The sudden swing of American attention to North Africa has clarified the way Mitt Romney sees his country's place in the world. Setting aside the merits of his campaign's timing, because you can say just about anything if the timing is right, it is worth taking a brief tour through the Museum of Provocative Weakness. That phrase is a favorite of Ambassador John Bolton, who said on August 28 that Romney "doesn't believe strength is provocative, he believes that American weakness is provocative." It has been used many times by Donald Rumsfeld and Dick Cheney. After the decision had been made to invade Iraq, Rumsfeld told ABC News that it didn't really matter if a war enrages Arab populations in the Middle East. "All I can say is if history has taught anything, it's that weakness is provocative. It entices people into doing things that they otherwise would not do." When Rumsfeld was fired by President Bush three years later, he used his final turn at the podium to say that "it is not only clear that weakness is provocative, but [that] the perception of weakness on our part can be provocative."
This phrase is the beating heart of Mitt Romney's world view. You can see it in his books. You can hear it whenever he condemns President Obama for his "apology tour." In practice, this means that whenever America has a choice about whether to demonstrate its will to power, it ought to exercise it. Anything else would telegraph weakness, a lack of resolve, that tips the balance of power in the world away from the good guys.
Where does this view come from? One common thread suggests it began with Leo Strauss' cold, hard view of history; a Tory view of human nature where the smart men mold the minds of everyone else, where reality is constantly created. But a new book by Len Colodny and Tom Schachtman, The Forty Years War, traces this view to a much more likely instigator: Fritz Kraemer, a German refugee who became a long-time adviser to the Department of Defense and to Henry Kissinger, to Scoop Jackson, to Alexander Haig, to Richard Nixon.

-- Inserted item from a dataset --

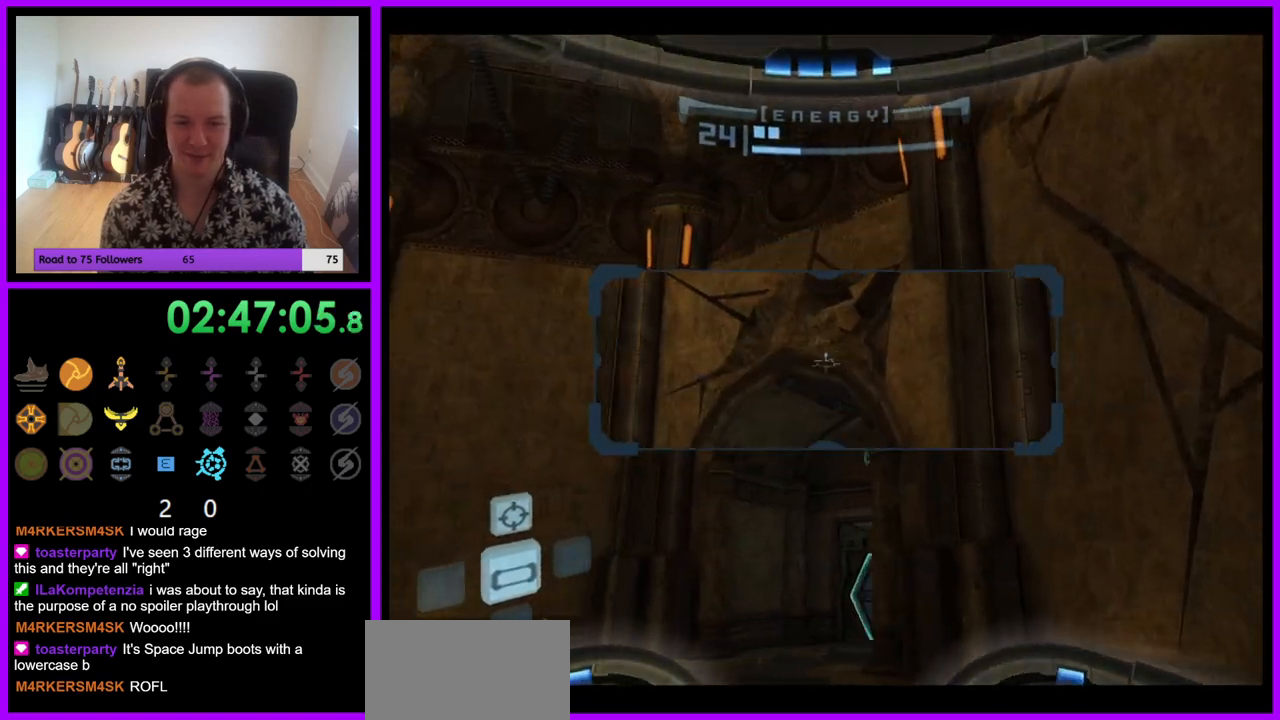
{"buttons": ["L1"], "left_stick": "center", "right_stick": "center", "events": [[117, "left_stick", "center"], [133, "L1", "up"], [200, "left_stick", "right"], [300, "left_stick", "center"], [350, "L1", "down"]]}
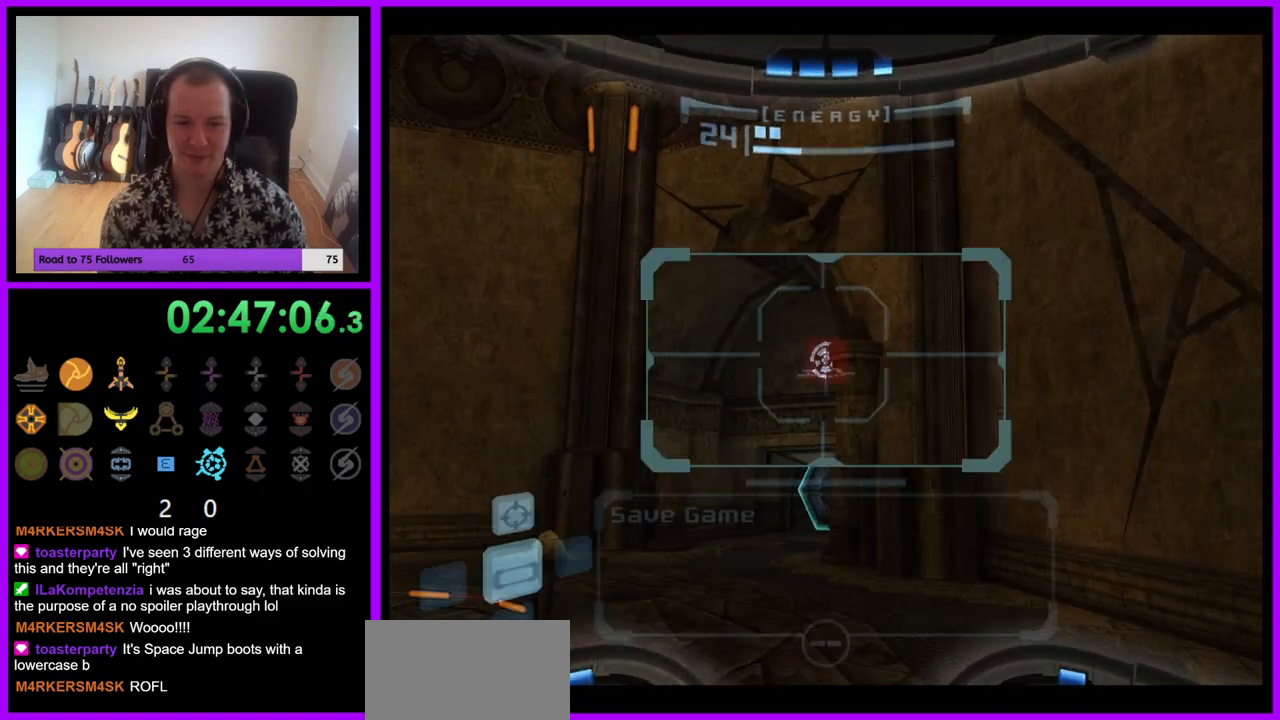
{"buttons": [], "left_stick": "up", "right_stick": "center", "events": [[83, "left_stick", "left"], [217, "left_stick", "up"], [500, "L1", "up"]]}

The authors quote Kissinger, who gave the eulogy at Kraemer's funeral: "He made no concessions to human faulty or to historic evolution; he treated intermediate solutions as derogation from eternal principle."  
The book describes how Kissinger evolved in office; a no-no to Kraemer, who turned his attention to younger, more idealistic Nixon-era hands, like Donald Rumsfeld and Richard Perle. (Kraemer literally once told Rumsfeld: "No provocative weakness, please!")
Romney subscribes to this worldview. He always has. It has been a consistent through-line in his political career.
For Romney, Obama's view of power is far too humble, far too contingent, and far too subtle. It allows for the weed-like growth of enemies; when the U.S. is not engaged somewhere, enemies will pop up, just like particles do, because American power is such a juicy target. It fosters a false moral equivalence between American values, which are predominant and ought to be, and the excuses that people use to attack American interests. This is why Romney seemed so offended by Obama's insistence in making sure to condemn free speech provocateurs. Doing so departs from the eternal principle that America is in the right. It gives the enemy some ground. Privately, Romney advisers like to say that the only thing Obama has really done is to kill some people with drones, hardly brave, in their eyes.
The authors make clear that Kraemer's view of power was multidimensional and were not predicated solely on striking every available enemy with a big stick. Kraemer, after all, knew war: He fought in the Battle of the Bulge. Romney has not shown much nuance, although his policy prescriptions are curiously without detail. He seems to favor speaking very loudly. Then: Well, we don't know.
Over the next few days, you will hear Romney's campaign attempt to frame the election as a choice between two views of American power; those who believe it ought to be projected, and those who believe that it ought to be humble. For Romney, humility is provocative, and power is a natural extension of the order of the world.